- [Work item]: Arrange every line of the data below as a Markdown table with two columns, Row and Line, giving each line a row number and skipping blank lines. Leave the pictures out of the answer.

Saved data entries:

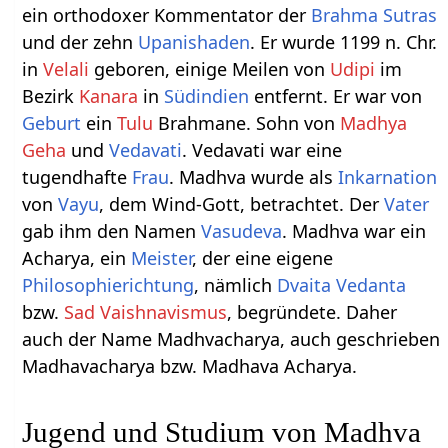
ein orthodoxer Kommentator der
Brahma Sutras
und der zehn
Upanishaden
. Er wurde 1199 n. Chr.
in
Velali
geboren, einige Meilen von
Udipi
im
Bezirk
Kanara
in
Südindien
entfernt. Er war von
Geburt
ein
Tulu
Brahmane. Sohn von
Madhya
Geha
und
Vedavati
. Vedavati war eine
tugendhafte
Frau
. Madhva wurde als
Inkarnation
von
Vayu
, dem Wind-Gott, betrachtet. Der
Vater
gab ihm den Namen
Vasudeva
. Madhva war ein
Acharya, ein
Meister
, der eine eigene
Philosophierichtung
, nämlich
Dvaita Vedanta
bzw.
Sad Vaishnavismus
, begründete. Daher
auch der Name Madhvacharya, auch geschrieben
Madhavacharya bzw. Madhava Acharya.
Jugend und Studium von Madhva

- [Answer section]:
| Row | Line |
|---|---|
| 1 | ein orthodoxer Kommentator der |
| 2 | Brahma Sutras |
| 3 | und der zehn |
| 4 | Upanishaden |
| 5 | . Er wurde 1199 n. Chr. |
| 6 | in |
| 7 | Velali |
| 8 | geboren, einige Meilen von |
| 9 | Udipi |
| 10 | im |
| 11 | Bezirk |
| 12 | Kanara |
| 13 | in |
| 14 | Südindien |
| 15 | entfernt. Er war von |
| 16 | Geburt |
| 17 | ein |
| 18 | Tulu |
| 19 | Brahmane. Sohn von |
| 20 | Madhya |
| 21 | Geha |
| 22 | und |
| 23 | Vedavati |
| 24 | . Vedavati war eine |
| 25 | tugendhafte |
| 26 | Frau |
| 27 | . Madhva wurde als |
| 28 | Inkarnation |
| 29 | von |
| 30 | Vayu |
| 31 | , dem Wind-Gott, betrachtet. Der |
| 32 | Vater |
| 33 | gab ihm den Namen |
| 34 | Vasudeva |
| 35 | . Madhva war ein |
| 36 | Acharya, ein |
| 37 | Meister |
| 38 | , der eine eigene |
| 39 | Philosophierichtung |
| 40 | , nämlich |
| 41 | Dvaita Vedanta |
| 42 | bzw. |
| 43 | Sad Vaishnavismus |
| 44 | , begründete. Daher |
| 45 | auch der Name Madhvacharya, auch geschrieben |
| 46 | Madhavacharya bzw. Madhava Acharya. |
| 47 | Jugend und Studium von Madhva |